** Information follows **

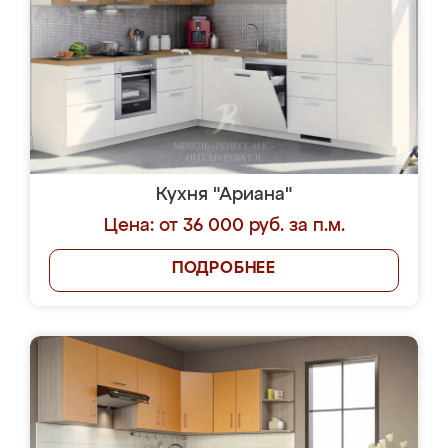
Кухня "Ариана"
Цена: от 36 000 руб. за п.м.
ПОДРОБНЕЕ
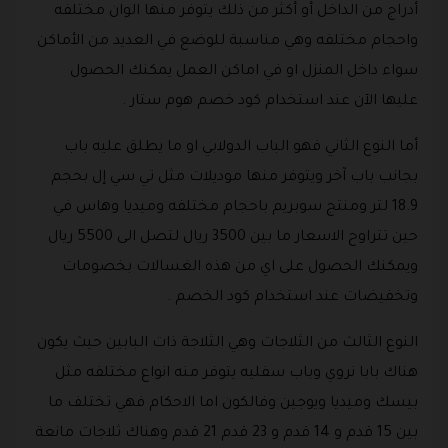
أدراج من الداخل أو أكثر من ذلك يتوفر منها الوان مختلفه
واحجام مختلفه وهي مناسبة للوضع في العديد من الأماكن
سواء داخل المنزل او في اماكن العمل يمكنك الحصول
عليها الآن عند استخدام كود خصم هوم ستار .
أما النوع الثاني فهو الباب الدولابي او ما يطلق عليه باب
بجانب باب آخر ويتوفر منها موديلات مثل تي سي إل بحجم
18.9 لتر ومنتج سوبريم باحجام مختلفه وميديا وهاس في
حين تتراوح الاسعار ما بين 3500 ريال لتصل الى 5500 ريال
ويمكنك الحصول على اي من هذه الغسالات بخصومات
وتخفيضات عند استخدام كود الخصم .
النوع الثالث من الثلاجات وهي الثلاجة ذات البابين حيث يكون
هناك بابا نروي وباب سفليه يتوفر منه انواع مختلفه مثل
بيسك وميديا ويوجين وفالكون اما الاحكام فهي تختلف ما
بين 15 قدم و 14 قدم و 23 قدم 21 قدم وهناك ثلاجات مانعة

** End of Information **

▸ Task requirements
Output every line of extracted text in the data above without changing a single character. Leave out the pictures.

▸ Answer section
Кухня "Ариана"
Цена: от 36 000 руб. за п.м.
ПОДРОБНЕЕ
أدراج من الداخل أو أكثر من ذلك يتوفر منها الوان مختلفه
واحجام مختلفه وهي مناسبة للوضع في العديد من الأماكن
سواء داخل المنزل او في اماكن العمل يمكنك الحصول
عليها الآن عند استخدام كود خصم هوم ستار .
أما النوع الثاني فهو الباب الدولابي او ما يطلق عليه باب
بجانب باب آخر ويتوفر منها موديلات مثل تي سي إل بحجم
18.9 لتر ومنتج سوبريم باحجام مختلفه وميديا وهاس في
حين تتراوح الاسعار ما بين 3500 ريال لتصل الى 5500 ريال
ويمكنك الحصول على اي من هذه الغسالات بخصومات
وتخفيضات عند استخدام كود الخصم .
النوع الثالث من الثلاجات وهي الثلاجة ذات البابين حيث يكون
هناك بابا نروي وباب سفليه يتوفر منه انواع مختلفه مثل
بيسك وميديا ويوجين وفالكون اما الاحكام فهي تختلف ما
بين 15 قدم و 14 قدم و 23 قدم 21 قدم وهناك ثلاجات مانعة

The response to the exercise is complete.